The new app will be displayed at the annual meeting of the Optical Society of America in San Jose, California on Oct. 16-20, 2011.
The imedicalapps team has previously reported on the ubiquitousness of iphones and iPads in the healthcare community and it appears that this device taps into that market.
“The device combines the power of a simple, relatively inexpensive add-on lens and the iPhone’s existing camera to provide a remarkable level of medical-quality magnification. Although the tiny lens distorts the light it collects and magnifies, software helps render a near microscope-quality image.”
For example, the picture below represents images taken from a standard microscope and the modified iPhone 4. These are stained samples of pollen (left images) and plant stems (right two images). Can you detect the differences between them?
The differences are slight. If you guessed the top row was a commercial microscope and the bottom row is the iPhone microscope, give yourself a hand.
In fact, additional test images the researchers used were able to show proof that the modified iPhone is capable of providing detailed pictures of individual cells.
“Combined with the existing communications capabilities of the smartphone, the device could become a relatively inexpensive, flexible medical imaging device. Promoters envision health care workers using the device to collect bedside data in remote clinics throughout the developing world. The images could be uploaded for consultation with experts in distant locations.”
The diagnostic possibilities are huge with the capabilities of the iphone 4 camera. While the source article was written before the recent news of the iPhone 4S, the improved optical capabilities combined with its new 8 MP lens will most certainly mean that the same, if not, better quality images can be taken.

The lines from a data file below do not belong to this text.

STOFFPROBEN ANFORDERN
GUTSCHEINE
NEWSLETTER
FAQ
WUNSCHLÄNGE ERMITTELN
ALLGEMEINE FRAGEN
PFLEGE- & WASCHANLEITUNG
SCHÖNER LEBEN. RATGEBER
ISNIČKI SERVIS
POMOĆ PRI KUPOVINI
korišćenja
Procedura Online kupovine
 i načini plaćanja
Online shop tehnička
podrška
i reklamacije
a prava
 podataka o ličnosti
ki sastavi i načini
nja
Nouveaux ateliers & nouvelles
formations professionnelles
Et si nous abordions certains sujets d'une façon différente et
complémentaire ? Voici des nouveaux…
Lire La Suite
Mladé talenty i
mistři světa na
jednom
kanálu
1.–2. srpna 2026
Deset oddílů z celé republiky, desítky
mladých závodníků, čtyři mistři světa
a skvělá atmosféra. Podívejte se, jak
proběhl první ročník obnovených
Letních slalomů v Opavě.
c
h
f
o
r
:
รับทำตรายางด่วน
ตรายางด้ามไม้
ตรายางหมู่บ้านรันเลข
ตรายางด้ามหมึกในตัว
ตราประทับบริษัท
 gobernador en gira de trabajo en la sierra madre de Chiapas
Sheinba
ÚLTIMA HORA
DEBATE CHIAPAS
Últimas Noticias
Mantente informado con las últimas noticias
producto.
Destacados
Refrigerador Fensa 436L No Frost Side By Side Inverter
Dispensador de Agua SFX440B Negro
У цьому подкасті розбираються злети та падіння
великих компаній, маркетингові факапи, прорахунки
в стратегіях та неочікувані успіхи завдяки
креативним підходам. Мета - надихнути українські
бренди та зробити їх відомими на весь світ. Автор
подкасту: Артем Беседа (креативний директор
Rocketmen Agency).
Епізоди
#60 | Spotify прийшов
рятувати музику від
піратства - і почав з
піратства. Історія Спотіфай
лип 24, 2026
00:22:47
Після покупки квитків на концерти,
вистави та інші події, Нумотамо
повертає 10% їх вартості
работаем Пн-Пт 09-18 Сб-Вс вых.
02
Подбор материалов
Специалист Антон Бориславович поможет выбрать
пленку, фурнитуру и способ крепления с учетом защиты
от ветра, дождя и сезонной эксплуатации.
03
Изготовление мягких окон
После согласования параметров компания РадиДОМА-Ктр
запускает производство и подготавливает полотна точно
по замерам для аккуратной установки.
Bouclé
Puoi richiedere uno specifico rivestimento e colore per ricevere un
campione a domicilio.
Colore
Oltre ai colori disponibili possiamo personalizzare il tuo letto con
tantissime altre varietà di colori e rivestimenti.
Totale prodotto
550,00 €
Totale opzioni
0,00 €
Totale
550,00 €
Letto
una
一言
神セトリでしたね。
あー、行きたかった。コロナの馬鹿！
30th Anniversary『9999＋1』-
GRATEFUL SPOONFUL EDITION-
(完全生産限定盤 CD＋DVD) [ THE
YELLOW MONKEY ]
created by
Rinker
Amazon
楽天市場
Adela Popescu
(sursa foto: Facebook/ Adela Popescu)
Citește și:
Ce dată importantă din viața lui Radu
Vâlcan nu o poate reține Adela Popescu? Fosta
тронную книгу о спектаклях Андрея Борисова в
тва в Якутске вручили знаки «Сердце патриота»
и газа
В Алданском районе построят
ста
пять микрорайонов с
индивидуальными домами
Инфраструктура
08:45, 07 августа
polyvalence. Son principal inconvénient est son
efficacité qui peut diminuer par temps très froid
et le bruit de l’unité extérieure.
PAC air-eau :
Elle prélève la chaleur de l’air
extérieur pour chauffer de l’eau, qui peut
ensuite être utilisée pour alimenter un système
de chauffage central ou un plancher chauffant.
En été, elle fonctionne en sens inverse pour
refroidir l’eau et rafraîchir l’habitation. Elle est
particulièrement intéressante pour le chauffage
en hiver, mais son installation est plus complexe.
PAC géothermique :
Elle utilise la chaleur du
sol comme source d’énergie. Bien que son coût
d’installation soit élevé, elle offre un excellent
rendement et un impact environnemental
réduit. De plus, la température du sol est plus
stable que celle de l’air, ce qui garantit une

“Field workers could put a blood sample on a slide, take a picture, and send it to specialists to analyze,” says Sebastian Wachsmann-Hogiu, a physicist at U. C. Davis, and lead author of the research. Additional diagnostic tools are possible by swapping out lenses, say the device’s developers. They’ve created a lens capable of transforming the iPhone into a spectrometer, for instance. Although still in the developmental phase, researchers believe it may help transform the iPhone into a device capable of sophisticated tasks such as measuring the amount of oxygen dissolved in a drop of blood, or identifying chemical markers of disease.”